Que coisa extraordinária. Se fosse ficção, ninguém acreditaria. Essa é a vantagem da realidade sobre a literatura: a realidade pode ser inverossímil.
Essa é a vantagem da realidade sobre a literatura: a realidade pode ser inverossímil.
É que as pessoas querem acreditar em extravagâncias. Um político se gaba, faz promessas vãs, bate no peito e jura que vai salvar a pátria. As pessoas ouvem aquilo e SABEM que é tudo falso. Mas, mesmo assim, votam nele. Às vezes, o veneram. Como pode alguém venerar um político?

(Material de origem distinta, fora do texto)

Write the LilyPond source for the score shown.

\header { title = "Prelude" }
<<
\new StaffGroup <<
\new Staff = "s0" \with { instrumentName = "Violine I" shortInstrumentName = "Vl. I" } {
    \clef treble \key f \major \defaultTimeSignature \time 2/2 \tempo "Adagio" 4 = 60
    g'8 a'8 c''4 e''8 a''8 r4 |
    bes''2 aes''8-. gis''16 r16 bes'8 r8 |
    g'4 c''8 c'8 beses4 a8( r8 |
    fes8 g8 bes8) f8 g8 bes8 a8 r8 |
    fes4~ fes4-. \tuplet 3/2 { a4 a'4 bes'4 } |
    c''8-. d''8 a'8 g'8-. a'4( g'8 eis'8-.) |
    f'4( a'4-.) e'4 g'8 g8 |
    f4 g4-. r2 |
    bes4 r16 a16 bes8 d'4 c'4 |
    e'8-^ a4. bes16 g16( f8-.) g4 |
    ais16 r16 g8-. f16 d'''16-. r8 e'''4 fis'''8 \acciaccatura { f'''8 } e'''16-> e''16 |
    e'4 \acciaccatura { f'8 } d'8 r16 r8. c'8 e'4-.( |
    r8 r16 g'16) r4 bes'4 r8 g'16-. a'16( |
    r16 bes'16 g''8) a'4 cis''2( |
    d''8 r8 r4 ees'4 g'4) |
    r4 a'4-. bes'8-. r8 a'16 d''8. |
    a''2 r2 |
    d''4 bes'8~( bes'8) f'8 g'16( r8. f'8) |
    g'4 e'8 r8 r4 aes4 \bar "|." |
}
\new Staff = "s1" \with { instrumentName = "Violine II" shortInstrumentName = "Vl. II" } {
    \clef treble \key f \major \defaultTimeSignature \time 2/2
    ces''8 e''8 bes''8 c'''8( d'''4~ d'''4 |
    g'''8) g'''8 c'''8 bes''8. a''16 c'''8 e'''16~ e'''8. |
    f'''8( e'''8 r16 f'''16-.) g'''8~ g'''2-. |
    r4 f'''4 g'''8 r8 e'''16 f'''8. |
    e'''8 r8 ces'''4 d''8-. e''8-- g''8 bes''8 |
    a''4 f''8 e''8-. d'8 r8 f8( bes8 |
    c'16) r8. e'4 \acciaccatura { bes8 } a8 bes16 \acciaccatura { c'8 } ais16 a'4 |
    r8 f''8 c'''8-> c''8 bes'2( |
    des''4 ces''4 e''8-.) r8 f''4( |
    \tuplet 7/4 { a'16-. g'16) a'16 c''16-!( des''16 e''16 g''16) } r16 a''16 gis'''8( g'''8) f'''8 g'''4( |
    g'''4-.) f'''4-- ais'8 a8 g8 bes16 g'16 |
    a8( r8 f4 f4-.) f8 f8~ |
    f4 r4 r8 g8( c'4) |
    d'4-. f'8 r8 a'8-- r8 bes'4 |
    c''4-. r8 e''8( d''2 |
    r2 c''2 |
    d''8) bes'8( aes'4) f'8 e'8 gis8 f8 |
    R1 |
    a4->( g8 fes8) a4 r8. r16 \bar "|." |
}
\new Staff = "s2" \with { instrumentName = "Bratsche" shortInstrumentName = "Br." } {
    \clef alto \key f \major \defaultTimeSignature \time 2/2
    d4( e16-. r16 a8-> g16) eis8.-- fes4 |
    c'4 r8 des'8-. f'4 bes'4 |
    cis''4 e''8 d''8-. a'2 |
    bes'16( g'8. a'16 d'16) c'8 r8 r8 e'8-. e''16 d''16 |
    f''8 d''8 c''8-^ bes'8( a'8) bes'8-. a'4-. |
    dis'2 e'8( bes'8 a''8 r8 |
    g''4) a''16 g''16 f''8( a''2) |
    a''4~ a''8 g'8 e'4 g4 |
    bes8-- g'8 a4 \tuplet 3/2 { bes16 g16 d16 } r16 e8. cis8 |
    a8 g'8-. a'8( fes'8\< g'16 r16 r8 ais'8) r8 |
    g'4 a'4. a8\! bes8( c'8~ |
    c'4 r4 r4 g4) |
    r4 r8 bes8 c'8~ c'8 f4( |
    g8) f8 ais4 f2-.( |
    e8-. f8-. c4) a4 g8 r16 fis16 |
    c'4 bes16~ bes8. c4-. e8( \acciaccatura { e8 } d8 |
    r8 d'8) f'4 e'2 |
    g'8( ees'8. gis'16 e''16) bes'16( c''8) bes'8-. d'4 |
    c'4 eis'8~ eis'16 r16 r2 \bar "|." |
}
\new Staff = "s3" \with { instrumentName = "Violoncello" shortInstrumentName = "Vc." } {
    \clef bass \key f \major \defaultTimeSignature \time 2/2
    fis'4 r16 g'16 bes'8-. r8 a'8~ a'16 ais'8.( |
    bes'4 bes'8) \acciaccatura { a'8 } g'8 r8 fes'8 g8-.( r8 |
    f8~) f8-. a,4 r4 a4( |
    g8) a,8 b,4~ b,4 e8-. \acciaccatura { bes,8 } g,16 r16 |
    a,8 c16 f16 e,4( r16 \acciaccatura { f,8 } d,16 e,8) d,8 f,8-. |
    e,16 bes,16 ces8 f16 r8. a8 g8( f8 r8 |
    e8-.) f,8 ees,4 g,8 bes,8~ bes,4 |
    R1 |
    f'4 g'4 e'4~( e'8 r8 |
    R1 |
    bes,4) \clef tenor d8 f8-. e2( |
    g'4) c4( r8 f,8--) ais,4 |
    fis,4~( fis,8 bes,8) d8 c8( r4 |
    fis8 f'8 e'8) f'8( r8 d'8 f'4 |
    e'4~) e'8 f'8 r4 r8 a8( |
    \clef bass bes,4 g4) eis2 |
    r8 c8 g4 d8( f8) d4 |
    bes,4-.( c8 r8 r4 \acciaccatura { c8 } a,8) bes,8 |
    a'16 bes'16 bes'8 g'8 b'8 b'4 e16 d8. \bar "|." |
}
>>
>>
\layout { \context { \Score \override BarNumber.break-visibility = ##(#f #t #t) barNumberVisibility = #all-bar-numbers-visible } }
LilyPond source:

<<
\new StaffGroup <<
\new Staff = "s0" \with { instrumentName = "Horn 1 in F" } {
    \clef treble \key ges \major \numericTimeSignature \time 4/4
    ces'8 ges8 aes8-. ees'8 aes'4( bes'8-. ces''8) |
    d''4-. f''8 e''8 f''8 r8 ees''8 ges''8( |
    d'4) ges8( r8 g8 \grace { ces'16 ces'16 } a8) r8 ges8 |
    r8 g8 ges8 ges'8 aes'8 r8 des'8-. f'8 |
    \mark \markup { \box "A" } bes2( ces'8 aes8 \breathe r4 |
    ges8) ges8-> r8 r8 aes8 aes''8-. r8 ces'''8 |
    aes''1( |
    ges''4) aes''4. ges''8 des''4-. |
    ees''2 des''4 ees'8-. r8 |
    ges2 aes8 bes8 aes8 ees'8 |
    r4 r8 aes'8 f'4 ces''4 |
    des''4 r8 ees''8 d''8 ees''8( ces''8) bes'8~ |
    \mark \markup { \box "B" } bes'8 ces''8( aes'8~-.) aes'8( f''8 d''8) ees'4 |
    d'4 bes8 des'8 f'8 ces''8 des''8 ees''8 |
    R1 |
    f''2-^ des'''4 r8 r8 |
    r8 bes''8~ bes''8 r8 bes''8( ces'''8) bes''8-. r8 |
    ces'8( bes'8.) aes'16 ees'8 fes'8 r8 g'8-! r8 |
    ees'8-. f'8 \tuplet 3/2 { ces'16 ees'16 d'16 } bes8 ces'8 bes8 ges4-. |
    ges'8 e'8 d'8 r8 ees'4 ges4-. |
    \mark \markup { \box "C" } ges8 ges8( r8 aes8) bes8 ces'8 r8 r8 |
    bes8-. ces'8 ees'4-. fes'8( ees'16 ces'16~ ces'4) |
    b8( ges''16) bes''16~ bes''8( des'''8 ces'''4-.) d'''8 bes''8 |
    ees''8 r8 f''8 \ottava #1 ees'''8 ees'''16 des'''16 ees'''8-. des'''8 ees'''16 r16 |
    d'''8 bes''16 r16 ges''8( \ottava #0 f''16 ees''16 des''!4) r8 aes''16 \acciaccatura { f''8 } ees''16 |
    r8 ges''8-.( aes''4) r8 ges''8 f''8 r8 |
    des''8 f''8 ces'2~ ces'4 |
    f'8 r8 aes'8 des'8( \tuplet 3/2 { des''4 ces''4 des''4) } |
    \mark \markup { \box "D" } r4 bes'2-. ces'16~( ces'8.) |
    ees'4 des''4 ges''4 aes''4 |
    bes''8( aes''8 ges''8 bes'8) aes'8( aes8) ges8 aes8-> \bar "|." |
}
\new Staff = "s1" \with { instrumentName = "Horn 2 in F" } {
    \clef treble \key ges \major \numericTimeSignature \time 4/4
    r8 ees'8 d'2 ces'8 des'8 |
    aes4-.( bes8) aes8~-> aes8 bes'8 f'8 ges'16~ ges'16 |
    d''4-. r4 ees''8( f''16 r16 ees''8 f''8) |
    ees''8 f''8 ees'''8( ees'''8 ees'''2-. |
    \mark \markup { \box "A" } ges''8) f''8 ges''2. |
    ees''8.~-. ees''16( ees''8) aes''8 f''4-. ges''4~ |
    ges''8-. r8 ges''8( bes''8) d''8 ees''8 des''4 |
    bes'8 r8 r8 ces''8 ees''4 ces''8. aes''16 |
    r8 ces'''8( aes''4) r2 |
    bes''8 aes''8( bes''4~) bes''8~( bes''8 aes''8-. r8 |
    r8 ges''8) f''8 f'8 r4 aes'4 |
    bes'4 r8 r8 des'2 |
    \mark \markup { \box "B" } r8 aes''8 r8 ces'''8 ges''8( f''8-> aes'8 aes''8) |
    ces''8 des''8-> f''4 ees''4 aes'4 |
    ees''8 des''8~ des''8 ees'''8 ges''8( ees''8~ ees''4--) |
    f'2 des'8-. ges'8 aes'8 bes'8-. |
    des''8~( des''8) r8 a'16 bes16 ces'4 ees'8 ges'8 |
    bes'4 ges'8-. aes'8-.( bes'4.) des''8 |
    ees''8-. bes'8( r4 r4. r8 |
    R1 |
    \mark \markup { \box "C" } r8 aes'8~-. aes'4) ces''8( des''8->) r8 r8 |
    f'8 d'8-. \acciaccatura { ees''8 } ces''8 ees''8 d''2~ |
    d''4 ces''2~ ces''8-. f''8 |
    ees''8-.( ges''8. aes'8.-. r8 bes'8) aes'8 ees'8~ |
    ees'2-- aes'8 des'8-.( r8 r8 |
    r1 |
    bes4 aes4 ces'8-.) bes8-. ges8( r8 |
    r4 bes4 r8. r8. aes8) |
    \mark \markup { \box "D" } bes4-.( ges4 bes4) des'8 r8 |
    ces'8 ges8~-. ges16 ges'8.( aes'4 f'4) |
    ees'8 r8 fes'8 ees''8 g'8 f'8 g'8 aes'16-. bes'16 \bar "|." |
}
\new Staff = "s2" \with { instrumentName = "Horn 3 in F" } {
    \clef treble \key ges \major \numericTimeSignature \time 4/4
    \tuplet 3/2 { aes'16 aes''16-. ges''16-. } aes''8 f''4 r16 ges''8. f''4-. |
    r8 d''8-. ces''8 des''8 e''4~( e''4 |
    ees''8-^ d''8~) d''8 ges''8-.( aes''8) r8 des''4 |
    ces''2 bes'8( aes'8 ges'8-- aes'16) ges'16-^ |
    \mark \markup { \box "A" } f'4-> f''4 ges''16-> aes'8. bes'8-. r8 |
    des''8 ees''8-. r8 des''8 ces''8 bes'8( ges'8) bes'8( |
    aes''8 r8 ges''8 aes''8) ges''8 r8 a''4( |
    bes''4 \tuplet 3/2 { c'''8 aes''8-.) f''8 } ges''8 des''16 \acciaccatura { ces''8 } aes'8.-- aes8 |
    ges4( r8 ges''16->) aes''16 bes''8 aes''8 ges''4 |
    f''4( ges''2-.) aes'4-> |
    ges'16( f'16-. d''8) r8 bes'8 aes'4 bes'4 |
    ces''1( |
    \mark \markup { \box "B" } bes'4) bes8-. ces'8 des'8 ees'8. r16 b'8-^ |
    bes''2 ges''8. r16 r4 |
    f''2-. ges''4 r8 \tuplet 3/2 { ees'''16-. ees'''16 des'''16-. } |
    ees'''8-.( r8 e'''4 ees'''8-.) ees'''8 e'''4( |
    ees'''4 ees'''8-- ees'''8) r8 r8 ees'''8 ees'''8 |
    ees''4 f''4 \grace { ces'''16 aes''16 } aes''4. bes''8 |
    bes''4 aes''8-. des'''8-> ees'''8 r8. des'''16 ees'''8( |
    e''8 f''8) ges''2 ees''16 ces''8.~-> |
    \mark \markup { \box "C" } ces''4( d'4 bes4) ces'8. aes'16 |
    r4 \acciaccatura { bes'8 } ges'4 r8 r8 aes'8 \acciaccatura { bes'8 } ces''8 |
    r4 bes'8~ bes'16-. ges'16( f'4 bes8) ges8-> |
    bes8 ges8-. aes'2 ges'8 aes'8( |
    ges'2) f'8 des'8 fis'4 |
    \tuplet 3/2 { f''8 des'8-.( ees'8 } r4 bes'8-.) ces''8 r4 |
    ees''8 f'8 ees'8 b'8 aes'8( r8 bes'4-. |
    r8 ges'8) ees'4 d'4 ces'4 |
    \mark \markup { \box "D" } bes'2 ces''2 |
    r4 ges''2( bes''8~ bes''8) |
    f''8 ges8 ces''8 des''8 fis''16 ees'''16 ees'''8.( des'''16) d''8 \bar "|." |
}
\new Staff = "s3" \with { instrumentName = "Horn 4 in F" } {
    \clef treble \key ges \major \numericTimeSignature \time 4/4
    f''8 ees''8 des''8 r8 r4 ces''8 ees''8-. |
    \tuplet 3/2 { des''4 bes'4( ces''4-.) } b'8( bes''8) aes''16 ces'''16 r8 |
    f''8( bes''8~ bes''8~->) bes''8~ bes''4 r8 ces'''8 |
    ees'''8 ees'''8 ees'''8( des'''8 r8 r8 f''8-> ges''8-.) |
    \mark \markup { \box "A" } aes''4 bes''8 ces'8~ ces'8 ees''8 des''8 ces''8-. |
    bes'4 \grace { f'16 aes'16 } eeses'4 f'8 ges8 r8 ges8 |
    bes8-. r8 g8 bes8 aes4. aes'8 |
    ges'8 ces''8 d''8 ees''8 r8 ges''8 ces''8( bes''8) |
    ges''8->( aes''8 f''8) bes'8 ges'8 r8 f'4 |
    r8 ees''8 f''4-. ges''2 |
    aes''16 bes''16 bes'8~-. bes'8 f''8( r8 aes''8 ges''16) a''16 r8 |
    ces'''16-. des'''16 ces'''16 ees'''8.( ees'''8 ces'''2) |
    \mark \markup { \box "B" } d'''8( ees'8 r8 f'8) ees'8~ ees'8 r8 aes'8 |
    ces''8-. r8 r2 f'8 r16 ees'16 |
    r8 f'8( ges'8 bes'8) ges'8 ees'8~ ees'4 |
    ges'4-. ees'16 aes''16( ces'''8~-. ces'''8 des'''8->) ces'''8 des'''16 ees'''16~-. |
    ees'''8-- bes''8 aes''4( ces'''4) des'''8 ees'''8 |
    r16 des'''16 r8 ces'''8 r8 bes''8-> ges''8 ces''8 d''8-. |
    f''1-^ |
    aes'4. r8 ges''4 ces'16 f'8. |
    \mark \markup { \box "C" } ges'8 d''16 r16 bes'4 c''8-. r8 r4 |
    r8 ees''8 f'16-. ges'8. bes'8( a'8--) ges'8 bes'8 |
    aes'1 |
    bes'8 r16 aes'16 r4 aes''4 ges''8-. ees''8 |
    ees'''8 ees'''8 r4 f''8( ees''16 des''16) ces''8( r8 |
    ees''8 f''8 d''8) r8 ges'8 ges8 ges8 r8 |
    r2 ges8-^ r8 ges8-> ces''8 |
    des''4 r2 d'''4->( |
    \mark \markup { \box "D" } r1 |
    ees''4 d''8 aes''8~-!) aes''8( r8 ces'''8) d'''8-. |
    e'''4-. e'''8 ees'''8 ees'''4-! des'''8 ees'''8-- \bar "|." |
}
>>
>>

É o mesmo princípio do paciente que procura o Doutor Bumbum.
Por que as pessoas se comportam dessa forma? Por que elas se deixam embair pela fantasia improvável, pela mágica impossível?
Respondo com o que escrevi na abertura do texto: porque a vida tem de ser mais do que o ramerrão do dia a dia.
Belchior cantava: “Sei que nada é divino, nada é maravilhoso, nada, nada é sagrado, nada é misterioso”. Estava errado, o velho menestrel. O mundo pode ser divino, pode ser maravilhoso, pode ser sagrado e certamente é misterioso. Depende de como você olha para ele. Prefiro esse mundo. É melhor viver num lugar assim. Mas, é claro, sem ilusões. Sem Doutores Bumbuns. Sem políticos falastrões. Sem prestidigitação. Apenas com as divinas, maravilhosas, sagradas e misteriosas realidades racionais de cada dia.